Xarray provides labeled multidimensional data structures that preserve spatial coordinates and metadata, preventing index misalignment common in raw array workflows. Pydantic enforces strict configuration schemas and validates runtime parameters before execution. Dense motion fields are estimated using OpenCV’s Farnebäck optical flow on consecutive reflectivity frames, and cell geometries are derived using SciPy spatial triangulation methods. Py-ART provides Level-II decoding, coordinate transforms, and radar-specific processing foundations.
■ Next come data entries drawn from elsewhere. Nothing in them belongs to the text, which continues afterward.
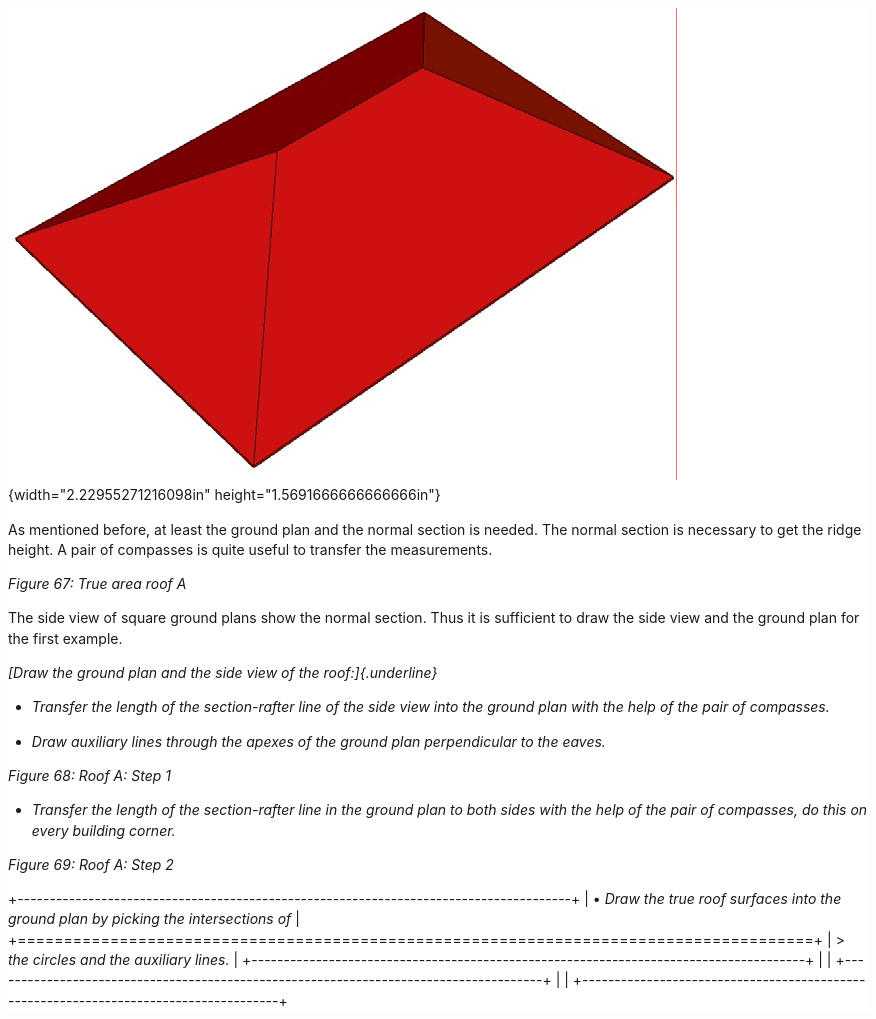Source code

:![](mediaRoof/media/image118.jpg){width="2.22955271216098in" height="1.5691666666666666in"}

As mentioned before, at least the ground plan and the normal section is needed. The normal section is necessary to get the ridge height. A pair of compasses is quite useful to transfer the measurements.

*Figure 67: True area roof A*

The side view of square ground plans show the normal section. Thus it is sufficient to draw the side view and the ground plan for the first example.

*[Draw the ground plan and the side view of the roof:]{.underline}*

-   *Transfer the length of the section-rafter line of the side view into the ground plan with the help of the pair of compasses.*

-   *Draw auxiliary lines through the apexes of the ground plan perpendicular to the eaves.*

*Figure 68: Roof A: Step 1*

-   *Transfer the length of the section-rafter line in the ground plan to both sides with the help of the pair of compasses, do this on every building corner.*

*Figure 69: Roof A: Step 2*

+--------------------------------------------------------------------------------------+
| • *Draw the true roof surfaces into the ground plan by picking the intersections of* |
+======================================================================================+
| > *the circles and the auxiliary lines.*                                             |
+--------------------------------------------------------------------------------------+
|                                                                                      |
+--------------------------------------------------------------------------------------+
|                                                                                      |
+--------------------------------------------------------------------------------------+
Adapt remains in an alpha stage. Key development priorities include stronger dataset versioning and provenance tracking within the repository layer, improved support for concurrent reads during active writes, exploration of structured streaming and event-driven orchestration models, and development of interactive dashboards for operational visualization. Future work will also address containerized and distributed deployment for cloud-native scalability and object-storage–first architectures. The modular separation between orchestration, scientific computation, and data APIs allows independent evolution of components and invites community contributions in data management, streaming frameworks, visualization systems, distributed execution, and reproducibility practices.
In summary, Adapt provides a modular, real-time architecture for adaptive radar scanning that enforces deterministic state management, contract-based validation, and repository abstraction. By eliminating thread entanglement and clearly separating system layers, it supports both historical reprocessing and operational guidance for live adaptive radar campaigns.
Bhupendra A. Raut is a Computational Environmental Scientist at Argonne National Laboratory, where his research focuses on the analysis of clouds and precipitation in large-scale remote sensing datasets and numerical model outputs. He has developed convection identification, tracking, and analysis algorithms and applied various clustering and machine learning methods to produce value-added products for multi-platform observational campaigns. Currently, he is co-developing an adaptive sensing framework for the U.S. Department of Energy’s Atmospheric Radiation Measurement (ARM) user facility and leads the Chicago Urban Flux Network.
His interdisciplinary research leverages statistics, computer vision, machine learning, and edge computing. An active member of the scientific community, he contributes to several prominent open-source atmospheric tools, including Py-ART, TINT, and tobac. Dr. Raut holds a Ph.D. and an M.Sc. in Atmospheric and Space Sciences from the University of Pune, following a B.Sc. from J. B. College of Science.